This function produces the union of the first and second minimum
spanning trees (MSTs) as an object of class igraph
(check package
igraph
for details). It can as well return the first and
second minimum spanning trees when return.MST2only
is FALSE
(default). It starts by calculating the correlation (coexpression) matrix and
using it to obtain a weighting matrix for a complete graph using the equation
$w_{ij} = 1 - |r_{ij}|$ where $r_{ij}$ is the correlation between
features $i$ and $j$ and $w_{ij}$ is the weight of the link between
vertices (nodes) $i$ and $j$ in the graph $G(V,E)$.For the graph $G(V,E)$ where V is the set of vertices and E is the set of
edges, the first MST is defined as the acyclic subset $T_{1} \subseteq E$
that connects all vertices in V and whose total length
$\sum_{i,j \in T_{1}} d(v_{i},v_{j})$ is minimal
(Rahmatallah et. al. 2014).
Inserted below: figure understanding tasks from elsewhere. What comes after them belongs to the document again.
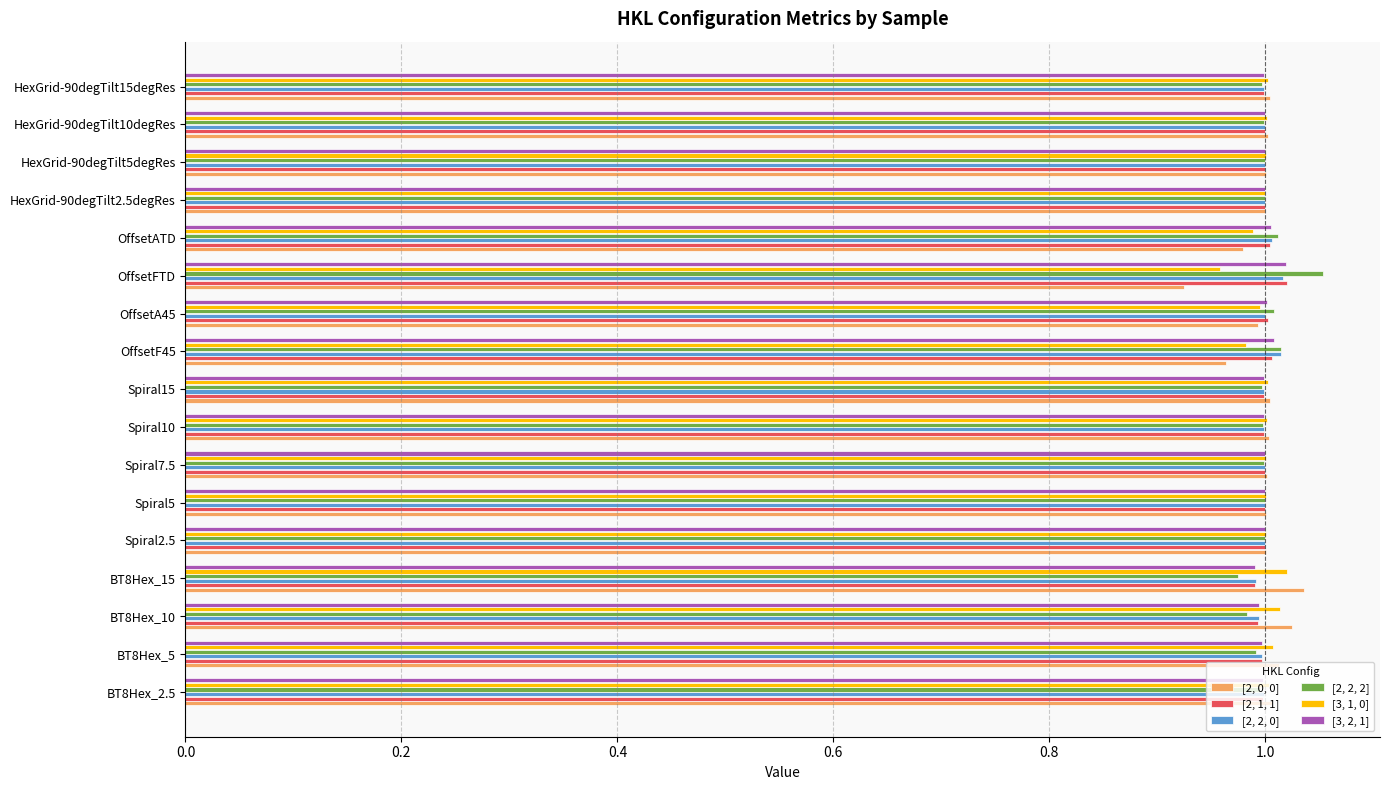

Is it true that [2, 1, 1] equals 0.7 at OffsetFTD?

False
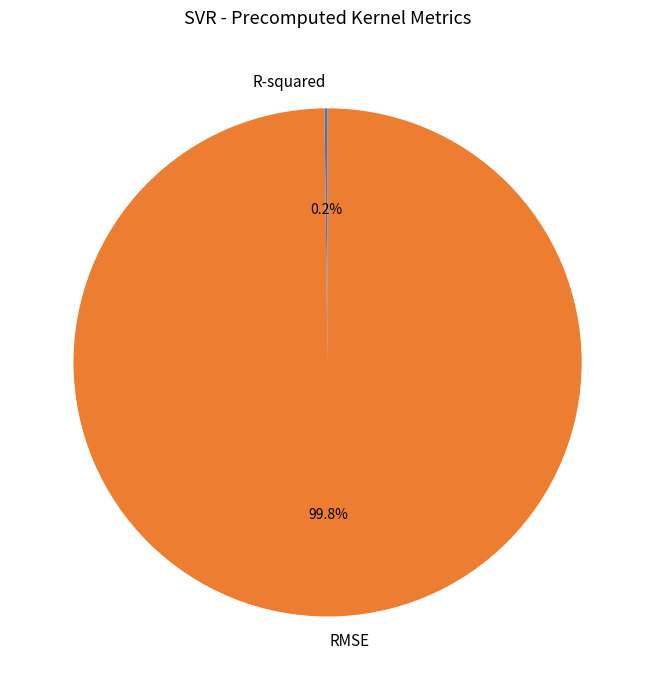

What percentage is NOT represented by RMSE?

0.2%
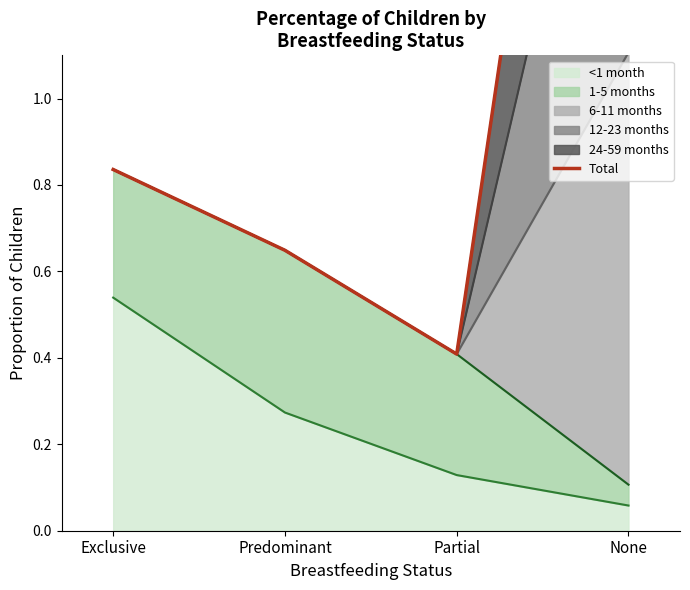

List the labels in order of value, largest first.

None, Exclusive, Predominant, Partial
The second MST is defined as the MST of the
reduced graph $G(V,E-T_{1})$. The union of the first and second MSTs is
denoted as MST2.
It was shown in Rahmatallah et. al. 2014 that MST2 can be used as a graphical
visualization tool to highlight the most highly correlated genes in the
correlation network. A gene that is highly correlated with all the other genes
tends to occupy a central position and has a relatively high degree in the MST2
because the shortest paths connecting the vertices of the first and second MSTs
tend to pass through the vertex corresponding to this gene. In contrast, a gene
with low intergene correlations most likely occupies a non-central position in
the MST2 and has a degree of 2.
In rare cases, a feature may have a constant or nearly constant level across
the samples. This results in a zero or a tiny standard deviation. Such case
produces an error in command cor
used to compute the correlations
between features. To avoid this situation, standard deviations are checked in
advance and if any is found below the minimum limit min.sd
(default is 1e-3
), the execution stops and an error message is returned
indicating the the number of feature causing the problem (if only one the
index of that feature is given too).